Aber noch gibt es sie, die Hoffenden, die die Kunst der Geste und sprachlosen Kommunikation in den Zeiten der Geschwätzigkeit für einen Ausweg aus dem Tümpel der Floskeln und Worthülsen und der kopflastigen Verarmung halten. Im Januar 1990 wurde auf Initiative von Eberhard Kube und Thilo Zantke das „Mime Centrum Berlin“ gegründet. Kube, der seit 1961 das „Berliner Pantomimentheater vom Prenzlauer Berg“ leitet und 1984 die „Woche des gestischen Theaters“ initierte, will den Mimen eine zentrale Dokumentationstelle schaffen, Weiterbildungsformen und das Konzept für eine Mimen-Schule entwickeln, eine Vernetzung der Mimen und ihrer Publikationsorgane aufbauen, internationale Kooperationen fördern und den Aufbau einer unabhängigen Theateragentur anregen. Diese Schritte der Kooperation, Information und Weiterbildung, die sich in der „Woche des gestischen Theaters“ mit Aufführungen von 19 Compagnien (inclusive Altstar Marcel Marceau), 11 (schon ausverkauften) Workshops, Ausstellungen und einem Symposium konzentrieren, sollen dazu beitragen, Pantomime aus ihren engen Grenzen, den thematischen Wiederholungen und ihrer leichten Vereinnahmung zu befreien.
Gegen das allgemein Menschliche, das allzuoft als zwar rührendes doch die gesellschaftlichen Überformungen unserer Körpersprache wenig differenziert erfassendes Resultat der Pantomime übrigbleibt, marschierten schon auf der Pressekonferenz des Spektakels zwei Herren der Zunft mit eindeutigem DDR-Charme an und unterhielten mit den peinlichen Dunkelmännergesten angeblich vergangener Zeiten, als penetrant verunsicherte Reporter, als obrigkeitssüchtige Putzfrau und ewig infantiler Sexist die Journalisten. Die Ausschlachtung der Klischee-Leichen aus dem Gruselkabinett des Ostens wird jetzt internationales Gemeingut.

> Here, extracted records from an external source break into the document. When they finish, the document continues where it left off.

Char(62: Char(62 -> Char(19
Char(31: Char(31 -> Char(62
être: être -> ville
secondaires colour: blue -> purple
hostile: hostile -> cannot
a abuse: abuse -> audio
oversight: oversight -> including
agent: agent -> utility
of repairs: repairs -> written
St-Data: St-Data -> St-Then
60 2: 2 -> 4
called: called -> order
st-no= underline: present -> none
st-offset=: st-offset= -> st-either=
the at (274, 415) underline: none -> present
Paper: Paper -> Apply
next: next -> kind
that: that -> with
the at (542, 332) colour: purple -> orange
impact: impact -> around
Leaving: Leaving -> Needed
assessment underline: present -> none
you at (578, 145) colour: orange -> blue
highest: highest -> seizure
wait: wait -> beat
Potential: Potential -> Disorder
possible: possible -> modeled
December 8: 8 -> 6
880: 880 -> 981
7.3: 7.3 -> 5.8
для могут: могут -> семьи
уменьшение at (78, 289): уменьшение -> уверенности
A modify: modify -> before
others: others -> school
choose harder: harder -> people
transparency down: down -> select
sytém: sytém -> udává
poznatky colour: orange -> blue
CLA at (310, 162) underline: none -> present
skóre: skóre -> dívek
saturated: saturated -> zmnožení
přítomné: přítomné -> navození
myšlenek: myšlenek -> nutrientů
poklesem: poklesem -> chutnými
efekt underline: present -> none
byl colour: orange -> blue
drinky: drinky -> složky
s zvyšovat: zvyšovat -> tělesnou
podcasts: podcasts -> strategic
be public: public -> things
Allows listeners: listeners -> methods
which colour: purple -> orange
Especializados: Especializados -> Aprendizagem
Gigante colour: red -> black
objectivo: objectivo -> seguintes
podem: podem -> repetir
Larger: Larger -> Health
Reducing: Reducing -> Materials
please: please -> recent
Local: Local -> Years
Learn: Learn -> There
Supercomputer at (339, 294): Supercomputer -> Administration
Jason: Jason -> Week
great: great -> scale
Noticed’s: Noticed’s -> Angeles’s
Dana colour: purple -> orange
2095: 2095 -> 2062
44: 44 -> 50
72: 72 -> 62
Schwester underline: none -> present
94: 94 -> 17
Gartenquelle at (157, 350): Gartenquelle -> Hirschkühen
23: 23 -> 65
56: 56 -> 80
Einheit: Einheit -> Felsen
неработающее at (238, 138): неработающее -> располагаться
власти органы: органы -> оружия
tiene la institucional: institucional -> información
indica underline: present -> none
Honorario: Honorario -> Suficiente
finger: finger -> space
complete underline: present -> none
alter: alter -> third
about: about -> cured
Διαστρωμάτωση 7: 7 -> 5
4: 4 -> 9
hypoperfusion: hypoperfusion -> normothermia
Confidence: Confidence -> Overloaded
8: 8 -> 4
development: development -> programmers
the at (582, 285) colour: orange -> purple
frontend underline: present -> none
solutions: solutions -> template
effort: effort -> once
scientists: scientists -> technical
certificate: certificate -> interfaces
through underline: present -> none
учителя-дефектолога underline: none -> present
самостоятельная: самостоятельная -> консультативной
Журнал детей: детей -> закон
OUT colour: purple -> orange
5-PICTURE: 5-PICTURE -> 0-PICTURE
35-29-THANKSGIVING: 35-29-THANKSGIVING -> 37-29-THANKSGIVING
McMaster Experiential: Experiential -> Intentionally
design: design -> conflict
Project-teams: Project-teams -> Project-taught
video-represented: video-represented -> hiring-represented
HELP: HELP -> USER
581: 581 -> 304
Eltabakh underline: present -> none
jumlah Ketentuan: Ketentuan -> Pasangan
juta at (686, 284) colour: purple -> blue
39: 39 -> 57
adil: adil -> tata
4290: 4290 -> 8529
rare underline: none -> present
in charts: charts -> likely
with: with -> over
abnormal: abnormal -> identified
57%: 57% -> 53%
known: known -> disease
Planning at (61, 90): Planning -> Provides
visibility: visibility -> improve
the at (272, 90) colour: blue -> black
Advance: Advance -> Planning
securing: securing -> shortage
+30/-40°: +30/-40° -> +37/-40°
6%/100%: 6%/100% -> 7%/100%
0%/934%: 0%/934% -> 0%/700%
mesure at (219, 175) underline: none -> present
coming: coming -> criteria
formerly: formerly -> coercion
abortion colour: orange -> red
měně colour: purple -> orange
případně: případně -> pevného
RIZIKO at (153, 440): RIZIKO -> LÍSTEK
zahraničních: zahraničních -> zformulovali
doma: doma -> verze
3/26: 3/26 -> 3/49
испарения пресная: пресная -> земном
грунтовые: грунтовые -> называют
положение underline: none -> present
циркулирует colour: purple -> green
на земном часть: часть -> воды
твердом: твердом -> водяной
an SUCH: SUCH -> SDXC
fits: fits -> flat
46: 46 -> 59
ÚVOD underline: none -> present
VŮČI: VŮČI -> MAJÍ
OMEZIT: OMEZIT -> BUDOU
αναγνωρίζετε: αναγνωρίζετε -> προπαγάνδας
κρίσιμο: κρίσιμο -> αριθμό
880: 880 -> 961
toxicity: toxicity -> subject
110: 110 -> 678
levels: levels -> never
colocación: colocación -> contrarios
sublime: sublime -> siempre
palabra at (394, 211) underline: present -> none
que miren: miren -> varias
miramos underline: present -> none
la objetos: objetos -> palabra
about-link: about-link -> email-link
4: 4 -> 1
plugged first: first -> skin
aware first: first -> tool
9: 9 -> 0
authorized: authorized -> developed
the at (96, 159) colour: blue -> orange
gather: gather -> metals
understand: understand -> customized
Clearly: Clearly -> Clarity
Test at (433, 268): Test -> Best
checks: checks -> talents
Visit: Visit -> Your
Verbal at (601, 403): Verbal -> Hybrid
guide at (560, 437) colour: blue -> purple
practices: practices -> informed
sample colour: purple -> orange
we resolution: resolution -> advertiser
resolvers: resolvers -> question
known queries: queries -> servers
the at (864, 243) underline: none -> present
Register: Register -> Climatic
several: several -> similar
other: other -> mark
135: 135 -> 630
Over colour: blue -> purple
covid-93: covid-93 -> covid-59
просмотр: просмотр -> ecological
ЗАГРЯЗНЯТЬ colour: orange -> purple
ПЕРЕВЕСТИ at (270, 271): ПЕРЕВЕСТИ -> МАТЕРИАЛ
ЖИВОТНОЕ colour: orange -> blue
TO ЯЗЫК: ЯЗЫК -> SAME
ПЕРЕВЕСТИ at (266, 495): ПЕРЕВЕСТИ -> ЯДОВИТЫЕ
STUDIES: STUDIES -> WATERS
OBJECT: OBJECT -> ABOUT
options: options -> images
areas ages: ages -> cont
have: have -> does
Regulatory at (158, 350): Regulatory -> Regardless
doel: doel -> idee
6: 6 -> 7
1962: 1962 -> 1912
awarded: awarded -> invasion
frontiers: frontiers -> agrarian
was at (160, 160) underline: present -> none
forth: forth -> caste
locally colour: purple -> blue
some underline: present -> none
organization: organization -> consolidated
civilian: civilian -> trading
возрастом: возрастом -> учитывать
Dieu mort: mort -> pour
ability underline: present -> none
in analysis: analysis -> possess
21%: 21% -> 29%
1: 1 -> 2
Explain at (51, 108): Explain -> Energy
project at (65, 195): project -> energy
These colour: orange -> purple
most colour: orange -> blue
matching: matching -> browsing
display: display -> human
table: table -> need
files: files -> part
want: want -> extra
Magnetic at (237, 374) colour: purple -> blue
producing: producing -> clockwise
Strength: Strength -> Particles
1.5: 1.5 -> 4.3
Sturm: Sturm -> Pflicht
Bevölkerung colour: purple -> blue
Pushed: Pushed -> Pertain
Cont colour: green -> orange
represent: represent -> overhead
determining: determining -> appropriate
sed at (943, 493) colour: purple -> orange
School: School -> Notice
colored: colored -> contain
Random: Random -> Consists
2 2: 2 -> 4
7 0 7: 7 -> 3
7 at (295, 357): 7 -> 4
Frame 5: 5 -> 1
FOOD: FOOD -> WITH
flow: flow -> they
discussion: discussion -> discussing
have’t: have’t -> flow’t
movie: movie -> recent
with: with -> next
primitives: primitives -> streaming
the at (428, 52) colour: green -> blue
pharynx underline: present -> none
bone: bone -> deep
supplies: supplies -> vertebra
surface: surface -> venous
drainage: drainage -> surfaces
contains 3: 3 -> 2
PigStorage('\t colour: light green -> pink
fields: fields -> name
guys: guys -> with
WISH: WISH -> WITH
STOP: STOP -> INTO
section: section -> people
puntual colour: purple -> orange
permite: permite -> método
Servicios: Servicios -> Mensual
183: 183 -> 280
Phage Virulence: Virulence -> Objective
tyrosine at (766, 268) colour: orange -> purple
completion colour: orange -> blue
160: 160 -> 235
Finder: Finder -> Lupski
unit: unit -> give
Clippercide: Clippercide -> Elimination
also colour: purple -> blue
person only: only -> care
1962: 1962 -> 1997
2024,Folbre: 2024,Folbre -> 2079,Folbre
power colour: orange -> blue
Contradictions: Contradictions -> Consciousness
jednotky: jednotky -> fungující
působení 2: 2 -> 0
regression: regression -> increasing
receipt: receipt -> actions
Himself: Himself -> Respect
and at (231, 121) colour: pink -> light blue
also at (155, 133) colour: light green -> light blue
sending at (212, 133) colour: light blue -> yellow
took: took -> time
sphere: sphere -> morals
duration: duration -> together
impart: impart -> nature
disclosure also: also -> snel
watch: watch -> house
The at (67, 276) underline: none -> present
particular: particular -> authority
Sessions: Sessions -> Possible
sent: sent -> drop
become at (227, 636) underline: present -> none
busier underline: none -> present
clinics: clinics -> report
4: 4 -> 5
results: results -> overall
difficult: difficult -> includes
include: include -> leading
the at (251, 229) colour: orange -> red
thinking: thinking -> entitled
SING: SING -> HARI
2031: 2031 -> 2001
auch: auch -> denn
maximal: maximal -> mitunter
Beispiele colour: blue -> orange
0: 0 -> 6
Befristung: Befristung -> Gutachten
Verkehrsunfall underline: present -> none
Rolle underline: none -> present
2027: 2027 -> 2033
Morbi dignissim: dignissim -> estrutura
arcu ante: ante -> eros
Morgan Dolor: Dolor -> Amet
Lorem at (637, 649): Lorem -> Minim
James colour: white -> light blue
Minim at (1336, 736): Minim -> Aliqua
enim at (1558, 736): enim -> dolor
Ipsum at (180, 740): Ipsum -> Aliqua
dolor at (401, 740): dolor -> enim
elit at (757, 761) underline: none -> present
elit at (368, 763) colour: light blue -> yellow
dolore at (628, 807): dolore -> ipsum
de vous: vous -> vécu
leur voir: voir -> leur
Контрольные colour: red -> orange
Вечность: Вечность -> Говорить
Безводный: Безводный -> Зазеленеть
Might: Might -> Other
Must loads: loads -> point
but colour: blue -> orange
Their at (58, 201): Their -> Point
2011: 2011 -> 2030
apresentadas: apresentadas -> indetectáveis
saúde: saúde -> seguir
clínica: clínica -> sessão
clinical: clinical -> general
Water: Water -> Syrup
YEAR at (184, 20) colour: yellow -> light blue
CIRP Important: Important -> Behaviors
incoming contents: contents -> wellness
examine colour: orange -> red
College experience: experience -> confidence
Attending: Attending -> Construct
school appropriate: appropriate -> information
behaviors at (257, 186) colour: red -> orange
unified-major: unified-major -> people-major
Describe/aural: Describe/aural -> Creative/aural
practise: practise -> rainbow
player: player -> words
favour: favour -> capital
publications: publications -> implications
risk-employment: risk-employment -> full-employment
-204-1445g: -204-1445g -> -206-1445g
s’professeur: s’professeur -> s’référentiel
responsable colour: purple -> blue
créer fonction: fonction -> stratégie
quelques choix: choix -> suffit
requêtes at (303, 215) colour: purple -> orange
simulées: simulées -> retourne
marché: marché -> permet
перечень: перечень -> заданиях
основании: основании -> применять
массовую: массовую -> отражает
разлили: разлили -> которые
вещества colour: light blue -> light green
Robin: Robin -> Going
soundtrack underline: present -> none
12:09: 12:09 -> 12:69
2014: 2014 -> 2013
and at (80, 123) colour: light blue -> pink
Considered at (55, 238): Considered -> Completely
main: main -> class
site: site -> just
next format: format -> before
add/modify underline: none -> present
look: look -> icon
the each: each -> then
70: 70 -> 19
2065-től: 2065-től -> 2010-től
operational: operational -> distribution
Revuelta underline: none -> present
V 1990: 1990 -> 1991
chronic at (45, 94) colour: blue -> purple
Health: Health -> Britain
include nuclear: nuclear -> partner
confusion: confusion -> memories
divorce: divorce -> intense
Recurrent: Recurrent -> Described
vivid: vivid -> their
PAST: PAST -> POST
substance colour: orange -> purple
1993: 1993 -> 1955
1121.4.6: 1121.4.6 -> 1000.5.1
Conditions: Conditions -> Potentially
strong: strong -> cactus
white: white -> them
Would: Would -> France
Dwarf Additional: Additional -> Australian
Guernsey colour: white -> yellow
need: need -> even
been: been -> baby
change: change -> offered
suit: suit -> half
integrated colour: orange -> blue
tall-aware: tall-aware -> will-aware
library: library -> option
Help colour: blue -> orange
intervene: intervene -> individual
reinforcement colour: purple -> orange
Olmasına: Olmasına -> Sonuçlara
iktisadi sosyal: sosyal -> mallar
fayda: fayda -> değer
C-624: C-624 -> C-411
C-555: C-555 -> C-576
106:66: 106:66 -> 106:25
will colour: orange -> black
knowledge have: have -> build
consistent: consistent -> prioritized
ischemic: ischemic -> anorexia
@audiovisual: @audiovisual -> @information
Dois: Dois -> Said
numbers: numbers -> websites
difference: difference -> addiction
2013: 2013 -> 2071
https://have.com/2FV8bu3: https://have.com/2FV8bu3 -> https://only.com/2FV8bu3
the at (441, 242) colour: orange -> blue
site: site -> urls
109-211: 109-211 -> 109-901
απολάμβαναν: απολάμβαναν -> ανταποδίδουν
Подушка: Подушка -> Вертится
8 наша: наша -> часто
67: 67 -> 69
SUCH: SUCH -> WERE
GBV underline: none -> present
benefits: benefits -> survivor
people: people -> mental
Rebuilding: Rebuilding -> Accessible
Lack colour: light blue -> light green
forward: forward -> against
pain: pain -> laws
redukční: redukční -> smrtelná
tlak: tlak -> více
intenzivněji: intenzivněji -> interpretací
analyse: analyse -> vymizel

Topographie für Mimensüchtige: Die Stadtbezirke Kreuzberg und Prenzlauer Berg, paktierend in dieser erstmalig Ost- und WestKünstler zusammenbringenden internationalen Woche des Gestischen Theaters und bald sicher um die Alternativ-Kultur konkurrierend, stellen auf dem Stadtplan im Programmheft, der die Grenzübergänge mit aufgeregten Ausrufezeichen markiert, ihre Spielorte vor: Mime Centrum, Zeiss -Großplanetarium, Volksbühne, Filmtheater am Friedrichshain, Berliner Prater und das Internationale Kommunikationszentrum am Prenzlauer Berg, Hebbel-Theater und Bethanien in Kreuzberg.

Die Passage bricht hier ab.